» Provided passage:
The OpenGL® Programming Guide, Fifth Edition, provides definitive and comprehensive information on OpenGL and the OpenGL Utility Library. The previous edition covered OpenGL through Version 1.4. This fifth edition of the best-selling "red book" describes the latest features of OpenGL Versions 1.5 and 2.0, including the introduction of the OpenGL Shading Language.

You will find clear explanations of OpenGL functionality and many basic computer graphics techniques, such as building and rendering 3D models; interactively viewing objects from different perspective points; and using shading, lighting, and texturing effects for greater realism. In addition, this book provides in-depth coverage of advanced techniques, including texture mapping, antialiasing, fog and atmospheric effects, NURBS, image processing, and more. The text also explores other key topics such as enhancing performance, OpenGL extensions, and cross-platform techniques.

This fifth edition has been extensively updated to include the newest features of OpenGL Versions 1.5 and 2.0, including:

  • Storage of vertex arrays in buffer objects for faster rendering
  • Occlusion queries for course-grain visibility testing
  • Non-power-of-two dimensioned texture maps
  • Point sprites
  • Separate stencil operations for RGB and alpha
  • Rendering to multiple color buffers using GLSL

Most importantly, this edition discusses the OpenGL Shading Language (GLSL) and explains the mechanics of using this new language to create complex graphics effects and boost the computational power of OpenGL.



"synopsis" may belong to another edition of this title.

About the Author:

Dave Shreiner, a leading OpenGL consultant, was a longtime member of the core OpenGL team at SGI. He authored the first commercial OpenGL training course, and has been developing computer graphics applications for more than two decades.



Excerpt. © Reprinted by permission. All rights reserved.:

The OpenGL graphics system is a software interface to graphics hardware. (The GL stands for Graphics Library.) It allows you to create interactive programs that produce color images of moving three-dimensional objects. With OpenGL, you can control computer-graphics technology to produce realistic pictures or ones that depart from reality in imaginative ways. This guide explains how to program with the OpenGL graphics system to deliver the visual effect you want.

What This Guide Contains

This guide has 15 chapters. The first five chapters present basic information that you need to understand to be able to draw a properly colored and lit three-dimensional object on the screen.

  • Chapter 1, “Introduction to OpenGL,” provides a glimpse into the kinds of things OpenGL can do. It also presents a simple OpenGL program and explains essential programming details you need to know for subsequent chapters.

  • Chapter 2, “State Management and Drawing Geometric Objects,” explains how to create a three-dimensional geometric description of an object that is eventually drawn on the screen.

  • Chapter 3, “Viewing,” describes how such three-dimensional models are transformed before being drawn on a two-dimensional screen. You can control these transformations to show a particular view of a model.

  • Chapter 4, “Color,” describes how to specify the color and shading method used to draw an object.

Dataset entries
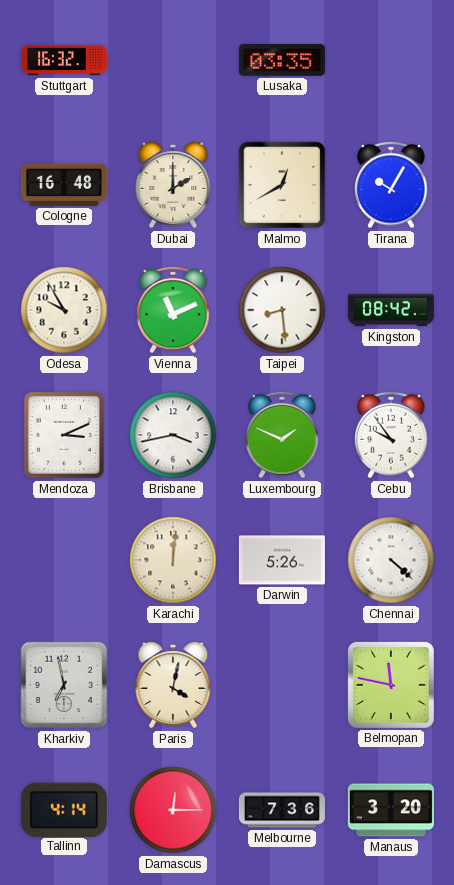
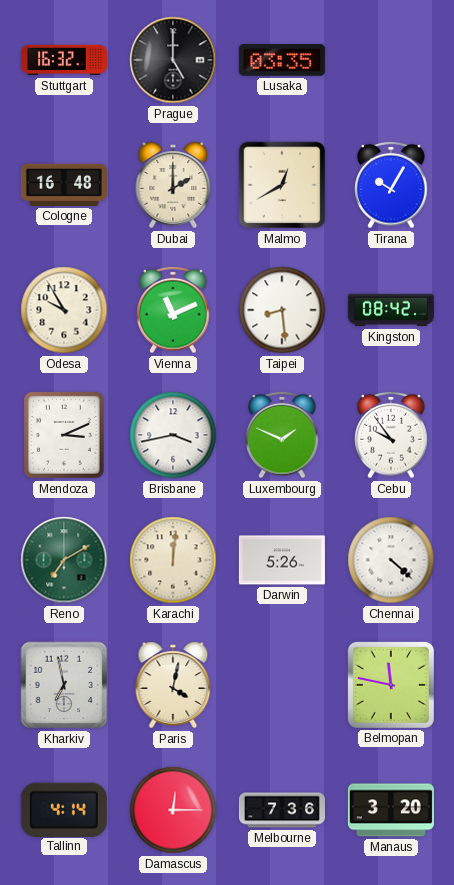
Prague: none -> 5:00
Reno: none -> 7:10
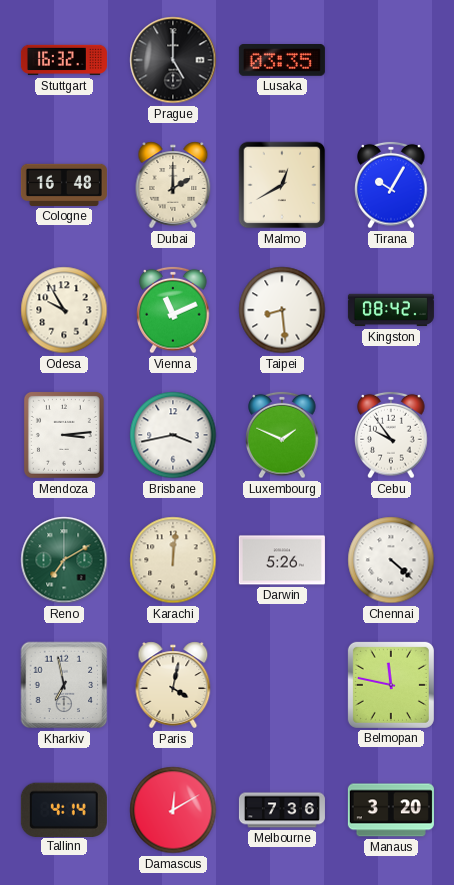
Mendoza: 3:11 -> 3:14
Damascus: 12:15 -> 12:10
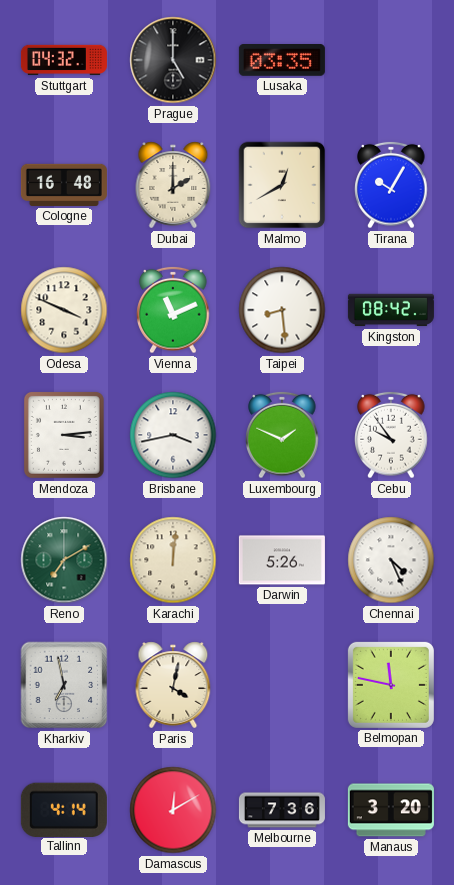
Stuttgart: 16:32 -> 04:32
Odesa: 9:55 -> 3:49
Chennai: 4:22 -> 4:26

» Exercise task 1:
Retype the portion of the book description starting with "This guide has" and going on through "of a model.".
» Exercise task 2:
Lay out the clock change records as a numbered list, starting with the line with "Mendoza: 3:11 -> 3:14" and going on through the final line of the records. Leave out blank lines and the pictures.

» Exercise output 1:
This guide has 15 chapters. The first five chapters present basic information that you need to understand to be able to draw a properly colored and lit three-dimensional object on the screen.

  • Chapter 1, “Introduction to OpenGL,” provides a glimpse into the kinds of things OpenGL can do. It also presents a simple OpenGL program and explains essential programming details you need to know for subsequent chapters.

  • Chapter 2, “State Management and Drawing Geometric Objects,” explains how to create a three-dimensional geometric description of an object that is eventually drawn on the screen.

  • Chapter 3, “Viewing,” describes how such three-dimensional models are transformed before being drawn on a two-dimensional screen. You can control these transformations to show a particular view of a model.

» Exercise output 2:
1. Mendoza: 3:11 -> 3:14
2. Damascus: 12:15 -> 12:10
3. Stuttgart: 16:32 -> 04:32
4. Odesa: 9:55 -> 3:49
5. Chennai: 4:22 -> 4:26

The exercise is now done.